# Robinson–Foulds metric

(Redirected from Robinson-Foulds metric)

The Robinson–Foulds metric is a way to measure the distance between unrooted phylogenetic trees. It is defined as (A + B) where A is the number of partitions of data implied by the first tree but not the second tree and B is the number of partitions of data implied by the second tree but not the first tree. It is also known as the symmetric difference metric.

## Explanation

Given two unrooted trees of nodes and a set of labels (i.e., taxa) for each node (which could be empty, but only nodes with degree greater than or equal to three can be labeled by an empty set) the Robinson–Foulds metric finds the number of ${\displaystyle \alpha }$ and ${\displaystyle \alpha ^{-1}}$ operations to convert one into the other. The number of operations defines their distance. The authors define two trees to be the same if they are isomorphic and the isomorphism preserves the labeling. The construction of the proof is based on a function called ${\displaystyle \alpha }$, which contracts an edge (combining the nodes, creating a union of their sets). Conversely, ${\displaystyle \alpha ^{-1}}$ expands an edge (decontraction), where the set can be split in any fashion.

The ${\displaystyle \alpha }$ function removes all edges from ${\displaystyle T_{1}}$ that are not in ${\displaystyle T_{2}}$, creating ${\displaystyle T_{1}\wedge T_{2}}$, and then ${\displaystyle \alpha ^{-1}}$ is used to create edges in ${\displaystyle T_{1}\wedge T_{2}}$ to build ${\displaystyle T_{2}}$. The number of operations in each of these procedures is equivalent to the number of edges in ${\displaystyle T_{1}}$ that are not in ${\displaystyle T_{2}}$ plus the number of edges in ${\displaystyle T_{2}}$ that are not in ${\displaystyle T_{1}}$. The sum of the operations is equivalent to a transformation from ${\displaystyle T_{1}}$ to ${\displaystyle T_{2}}$, or vice versa.

## Properties

In their 1981 paper Robinson and Foulds proved that the distance is in fact a metric.

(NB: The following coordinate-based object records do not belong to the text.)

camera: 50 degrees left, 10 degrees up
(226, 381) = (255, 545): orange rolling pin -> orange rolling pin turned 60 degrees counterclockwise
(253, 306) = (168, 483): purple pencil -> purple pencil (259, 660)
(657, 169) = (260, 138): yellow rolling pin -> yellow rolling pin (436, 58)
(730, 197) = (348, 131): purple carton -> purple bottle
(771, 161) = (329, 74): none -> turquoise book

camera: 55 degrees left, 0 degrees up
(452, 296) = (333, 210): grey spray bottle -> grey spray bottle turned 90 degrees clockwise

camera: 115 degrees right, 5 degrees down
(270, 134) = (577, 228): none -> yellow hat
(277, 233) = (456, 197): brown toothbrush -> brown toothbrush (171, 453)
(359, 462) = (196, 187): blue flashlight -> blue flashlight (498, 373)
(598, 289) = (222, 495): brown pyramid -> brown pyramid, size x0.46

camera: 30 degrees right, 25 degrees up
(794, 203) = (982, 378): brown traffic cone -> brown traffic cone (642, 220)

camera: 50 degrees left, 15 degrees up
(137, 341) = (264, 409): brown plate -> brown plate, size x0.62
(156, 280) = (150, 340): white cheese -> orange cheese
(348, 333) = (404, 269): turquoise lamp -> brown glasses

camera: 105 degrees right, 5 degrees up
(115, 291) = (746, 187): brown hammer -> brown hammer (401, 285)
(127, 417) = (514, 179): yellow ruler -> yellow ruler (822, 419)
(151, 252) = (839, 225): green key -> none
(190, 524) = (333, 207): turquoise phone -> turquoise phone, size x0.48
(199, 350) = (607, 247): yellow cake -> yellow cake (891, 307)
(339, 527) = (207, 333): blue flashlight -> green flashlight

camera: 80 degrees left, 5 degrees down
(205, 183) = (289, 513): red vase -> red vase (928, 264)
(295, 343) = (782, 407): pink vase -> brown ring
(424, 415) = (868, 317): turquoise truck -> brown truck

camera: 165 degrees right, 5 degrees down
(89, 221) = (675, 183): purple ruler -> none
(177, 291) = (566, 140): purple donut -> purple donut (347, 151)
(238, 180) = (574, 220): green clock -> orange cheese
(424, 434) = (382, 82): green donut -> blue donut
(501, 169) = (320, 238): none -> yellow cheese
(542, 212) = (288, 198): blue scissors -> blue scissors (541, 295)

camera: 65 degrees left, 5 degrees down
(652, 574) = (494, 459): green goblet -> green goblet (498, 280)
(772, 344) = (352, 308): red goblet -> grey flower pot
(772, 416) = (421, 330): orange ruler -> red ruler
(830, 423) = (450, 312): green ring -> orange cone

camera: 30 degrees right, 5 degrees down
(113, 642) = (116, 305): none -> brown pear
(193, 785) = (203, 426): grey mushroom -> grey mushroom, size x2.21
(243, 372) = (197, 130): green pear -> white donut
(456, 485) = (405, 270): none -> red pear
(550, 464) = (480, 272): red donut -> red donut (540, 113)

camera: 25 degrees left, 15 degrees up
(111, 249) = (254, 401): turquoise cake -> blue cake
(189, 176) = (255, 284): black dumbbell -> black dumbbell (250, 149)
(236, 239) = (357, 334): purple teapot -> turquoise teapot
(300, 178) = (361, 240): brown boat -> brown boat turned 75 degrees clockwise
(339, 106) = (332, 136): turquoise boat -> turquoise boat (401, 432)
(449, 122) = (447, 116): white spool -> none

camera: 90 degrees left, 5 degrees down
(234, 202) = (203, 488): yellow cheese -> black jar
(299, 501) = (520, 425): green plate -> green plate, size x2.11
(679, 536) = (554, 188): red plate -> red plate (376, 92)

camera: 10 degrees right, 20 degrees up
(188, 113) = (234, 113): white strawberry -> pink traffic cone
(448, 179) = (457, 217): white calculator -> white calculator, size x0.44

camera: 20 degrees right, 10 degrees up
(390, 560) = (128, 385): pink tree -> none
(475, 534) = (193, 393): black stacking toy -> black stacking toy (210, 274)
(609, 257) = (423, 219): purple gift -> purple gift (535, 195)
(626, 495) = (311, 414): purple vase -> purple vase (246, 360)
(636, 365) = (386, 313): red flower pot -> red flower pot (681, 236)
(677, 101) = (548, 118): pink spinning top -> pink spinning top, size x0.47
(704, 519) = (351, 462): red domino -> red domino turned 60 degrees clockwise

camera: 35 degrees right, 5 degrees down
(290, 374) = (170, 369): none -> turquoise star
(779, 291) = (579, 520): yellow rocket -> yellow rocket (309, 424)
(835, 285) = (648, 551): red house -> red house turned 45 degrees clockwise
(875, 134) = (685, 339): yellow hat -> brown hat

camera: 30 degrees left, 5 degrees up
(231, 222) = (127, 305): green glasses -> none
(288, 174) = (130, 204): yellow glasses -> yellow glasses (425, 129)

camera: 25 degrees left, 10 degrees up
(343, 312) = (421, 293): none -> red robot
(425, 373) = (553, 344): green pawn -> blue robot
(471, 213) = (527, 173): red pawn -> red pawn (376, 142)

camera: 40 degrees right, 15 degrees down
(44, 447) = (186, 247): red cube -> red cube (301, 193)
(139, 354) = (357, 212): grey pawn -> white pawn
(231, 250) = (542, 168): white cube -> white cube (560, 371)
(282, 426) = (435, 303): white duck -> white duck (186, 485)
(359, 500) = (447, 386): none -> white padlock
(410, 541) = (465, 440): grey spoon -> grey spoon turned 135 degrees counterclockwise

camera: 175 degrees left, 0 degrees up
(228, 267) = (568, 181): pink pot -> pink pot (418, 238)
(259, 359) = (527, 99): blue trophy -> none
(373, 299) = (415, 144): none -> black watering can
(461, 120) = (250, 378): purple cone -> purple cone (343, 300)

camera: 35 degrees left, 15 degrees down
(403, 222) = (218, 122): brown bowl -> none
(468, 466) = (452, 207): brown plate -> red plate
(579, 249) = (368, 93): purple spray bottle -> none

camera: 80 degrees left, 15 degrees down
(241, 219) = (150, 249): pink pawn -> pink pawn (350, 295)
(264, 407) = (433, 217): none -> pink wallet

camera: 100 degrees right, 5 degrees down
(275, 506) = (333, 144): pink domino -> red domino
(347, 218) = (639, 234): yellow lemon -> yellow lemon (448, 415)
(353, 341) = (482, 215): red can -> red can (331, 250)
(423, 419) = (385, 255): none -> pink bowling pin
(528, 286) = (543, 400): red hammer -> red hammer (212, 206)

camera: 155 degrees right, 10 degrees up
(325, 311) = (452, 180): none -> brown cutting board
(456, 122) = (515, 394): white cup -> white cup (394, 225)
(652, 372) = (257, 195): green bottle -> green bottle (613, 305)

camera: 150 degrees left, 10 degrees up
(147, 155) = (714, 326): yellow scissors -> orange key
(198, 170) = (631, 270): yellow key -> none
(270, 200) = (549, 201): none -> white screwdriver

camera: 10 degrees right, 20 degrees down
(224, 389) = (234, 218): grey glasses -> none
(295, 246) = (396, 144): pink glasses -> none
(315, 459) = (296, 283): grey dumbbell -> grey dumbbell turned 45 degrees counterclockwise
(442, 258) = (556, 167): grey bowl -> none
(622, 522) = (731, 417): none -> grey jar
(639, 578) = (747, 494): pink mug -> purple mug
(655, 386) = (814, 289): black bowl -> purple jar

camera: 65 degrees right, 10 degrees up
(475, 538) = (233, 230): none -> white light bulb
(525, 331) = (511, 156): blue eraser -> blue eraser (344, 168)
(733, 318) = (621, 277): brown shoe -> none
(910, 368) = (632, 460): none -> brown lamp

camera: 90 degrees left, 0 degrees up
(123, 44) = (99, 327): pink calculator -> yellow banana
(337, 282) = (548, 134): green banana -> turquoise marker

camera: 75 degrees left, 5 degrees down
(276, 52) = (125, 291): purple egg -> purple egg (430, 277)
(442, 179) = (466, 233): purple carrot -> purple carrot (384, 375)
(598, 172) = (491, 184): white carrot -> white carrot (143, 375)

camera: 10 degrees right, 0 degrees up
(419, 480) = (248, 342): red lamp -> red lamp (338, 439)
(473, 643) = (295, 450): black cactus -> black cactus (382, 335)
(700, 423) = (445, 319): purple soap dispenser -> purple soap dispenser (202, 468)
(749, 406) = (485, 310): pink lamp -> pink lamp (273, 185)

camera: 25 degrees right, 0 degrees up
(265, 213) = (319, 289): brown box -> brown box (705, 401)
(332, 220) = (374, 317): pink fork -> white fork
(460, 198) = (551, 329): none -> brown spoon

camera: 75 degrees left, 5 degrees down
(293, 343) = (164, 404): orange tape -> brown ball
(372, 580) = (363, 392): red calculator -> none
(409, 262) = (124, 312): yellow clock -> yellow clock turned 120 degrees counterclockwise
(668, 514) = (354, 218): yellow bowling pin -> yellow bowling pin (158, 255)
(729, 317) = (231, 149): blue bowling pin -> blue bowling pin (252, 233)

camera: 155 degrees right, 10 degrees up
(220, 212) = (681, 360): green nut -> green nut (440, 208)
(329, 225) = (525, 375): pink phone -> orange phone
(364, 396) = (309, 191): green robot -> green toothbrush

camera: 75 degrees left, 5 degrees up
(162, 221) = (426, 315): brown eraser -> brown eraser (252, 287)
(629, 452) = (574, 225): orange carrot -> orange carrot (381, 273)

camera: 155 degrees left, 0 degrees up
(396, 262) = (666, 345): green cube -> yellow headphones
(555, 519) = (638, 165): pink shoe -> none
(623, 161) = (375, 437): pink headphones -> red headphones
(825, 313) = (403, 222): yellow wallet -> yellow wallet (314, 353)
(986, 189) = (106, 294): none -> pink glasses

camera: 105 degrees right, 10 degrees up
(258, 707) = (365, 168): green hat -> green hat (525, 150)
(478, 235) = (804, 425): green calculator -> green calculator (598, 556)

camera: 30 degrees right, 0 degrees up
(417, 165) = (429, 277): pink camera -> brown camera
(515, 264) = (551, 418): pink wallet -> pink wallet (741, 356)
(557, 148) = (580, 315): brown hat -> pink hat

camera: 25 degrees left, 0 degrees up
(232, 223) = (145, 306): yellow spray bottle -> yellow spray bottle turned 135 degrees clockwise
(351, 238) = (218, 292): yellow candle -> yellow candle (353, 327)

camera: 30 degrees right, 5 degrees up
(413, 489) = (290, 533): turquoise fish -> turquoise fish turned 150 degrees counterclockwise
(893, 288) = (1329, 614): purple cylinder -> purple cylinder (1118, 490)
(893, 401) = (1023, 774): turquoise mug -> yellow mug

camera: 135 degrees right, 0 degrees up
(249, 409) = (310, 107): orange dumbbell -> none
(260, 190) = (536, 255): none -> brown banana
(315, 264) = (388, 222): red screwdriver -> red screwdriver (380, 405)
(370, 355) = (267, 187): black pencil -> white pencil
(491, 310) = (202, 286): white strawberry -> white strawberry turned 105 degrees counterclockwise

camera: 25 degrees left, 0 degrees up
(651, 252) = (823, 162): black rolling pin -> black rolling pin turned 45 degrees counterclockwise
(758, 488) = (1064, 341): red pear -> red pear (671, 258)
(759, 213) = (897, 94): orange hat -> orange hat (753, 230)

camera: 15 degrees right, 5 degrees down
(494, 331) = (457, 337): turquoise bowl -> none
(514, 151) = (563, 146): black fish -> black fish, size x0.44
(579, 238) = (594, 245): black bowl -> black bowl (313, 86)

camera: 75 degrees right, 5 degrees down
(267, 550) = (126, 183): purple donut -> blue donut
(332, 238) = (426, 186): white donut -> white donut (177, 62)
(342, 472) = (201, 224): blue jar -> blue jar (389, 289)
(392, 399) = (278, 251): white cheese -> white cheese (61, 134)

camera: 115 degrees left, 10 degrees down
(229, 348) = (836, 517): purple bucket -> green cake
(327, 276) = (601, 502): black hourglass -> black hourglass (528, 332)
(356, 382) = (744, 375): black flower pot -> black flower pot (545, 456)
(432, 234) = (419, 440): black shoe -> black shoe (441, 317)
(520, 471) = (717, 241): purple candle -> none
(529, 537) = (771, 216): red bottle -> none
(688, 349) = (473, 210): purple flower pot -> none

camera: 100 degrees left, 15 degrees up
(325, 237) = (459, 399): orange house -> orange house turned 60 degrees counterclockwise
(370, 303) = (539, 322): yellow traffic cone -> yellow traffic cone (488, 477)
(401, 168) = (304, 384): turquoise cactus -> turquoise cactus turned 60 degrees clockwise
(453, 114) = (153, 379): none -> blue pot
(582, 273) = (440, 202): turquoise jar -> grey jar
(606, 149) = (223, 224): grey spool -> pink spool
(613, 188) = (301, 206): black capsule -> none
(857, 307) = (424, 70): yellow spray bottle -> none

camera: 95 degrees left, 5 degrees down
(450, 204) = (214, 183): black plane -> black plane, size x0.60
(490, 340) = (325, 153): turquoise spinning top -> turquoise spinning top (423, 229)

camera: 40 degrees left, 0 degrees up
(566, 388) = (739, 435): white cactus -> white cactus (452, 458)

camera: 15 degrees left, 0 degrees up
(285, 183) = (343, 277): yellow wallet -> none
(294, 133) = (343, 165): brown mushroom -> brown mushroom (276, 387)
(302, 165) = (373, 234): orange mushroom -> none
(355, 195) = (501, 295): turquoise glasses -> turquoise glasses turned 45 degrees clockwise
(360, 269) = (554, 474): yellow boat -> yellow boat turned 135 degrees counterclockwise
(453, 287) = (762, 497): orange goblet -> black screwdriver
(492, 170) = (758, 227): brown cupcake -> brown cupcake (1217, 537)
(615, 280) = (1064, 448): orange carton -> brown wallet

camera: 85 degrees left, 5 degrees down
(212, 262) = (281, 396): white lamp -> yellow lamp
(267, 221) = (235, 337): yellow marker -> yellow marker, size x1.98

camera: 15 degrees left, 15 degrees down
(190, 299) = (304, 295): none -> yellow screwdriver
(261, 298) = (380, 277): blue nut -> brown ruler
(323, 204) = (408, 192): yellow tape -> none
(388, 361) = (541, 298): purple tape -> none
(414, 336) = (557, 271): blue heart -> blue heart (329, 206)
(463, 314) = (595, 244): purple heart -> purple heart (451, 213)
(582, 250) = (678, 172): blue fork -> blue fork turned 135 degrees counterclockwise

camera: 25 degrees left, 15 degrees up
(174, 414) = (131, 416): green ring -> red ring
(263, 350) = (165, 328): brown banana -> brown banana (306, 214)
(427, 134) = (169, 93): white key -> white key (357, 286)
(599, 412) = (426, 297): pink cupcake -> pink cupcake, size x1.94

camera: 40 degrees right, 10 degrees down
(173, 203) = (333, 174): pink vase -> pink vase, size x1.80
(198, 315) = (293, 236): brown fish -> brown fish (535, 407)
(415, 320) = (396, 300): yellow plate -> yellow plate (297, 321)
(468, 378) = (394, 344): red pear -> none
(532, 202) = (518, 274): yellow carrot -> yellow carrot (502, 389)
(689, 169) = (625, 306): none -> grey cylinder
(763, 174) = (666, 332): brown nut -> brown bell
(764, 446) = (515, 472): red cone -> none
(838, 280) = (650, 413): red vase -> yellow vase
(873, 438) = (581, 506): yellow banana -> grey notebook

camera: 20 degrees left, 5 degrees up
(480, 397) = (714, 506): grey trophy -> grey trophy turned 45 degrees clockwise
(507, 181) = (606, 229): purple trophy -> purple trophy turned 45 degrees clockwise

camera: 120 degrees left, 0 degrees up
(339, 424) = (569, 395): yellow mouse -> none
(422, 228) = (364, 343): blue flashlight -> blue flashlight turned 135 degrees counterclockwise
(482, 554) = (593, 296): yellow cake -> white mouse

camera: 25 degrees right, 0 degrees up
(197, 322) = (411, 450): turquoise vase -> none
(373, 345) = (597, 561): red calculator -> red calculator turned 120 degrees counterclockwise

### Algorithms for computing the metric

In 1985 Day gave an algorithm based on perfect hashing that computes this distance that has only a linear complexity in the number of nodes in the trees. A randomized algorithm that uses hash tables that are not necessarily perfect has been shown to approximate the Robinson-Foulds distance with a bounded error in sublinear time.

### Specific applications

In phylogenetics, the metric is often used to compute a distance between two trees. The treedist program in the PHYLIP suite offers this function, as does the RAxML_standard package and the DendroPy Python library (under the name "symmetric difference metric"). For comparing groups of trees, the fastest implementations include HashRF and MrsRF.

The Robinson–Foulds metric has also been used in quantitative comparative linguistics to compute distances between trees that represent how languages are related to each other.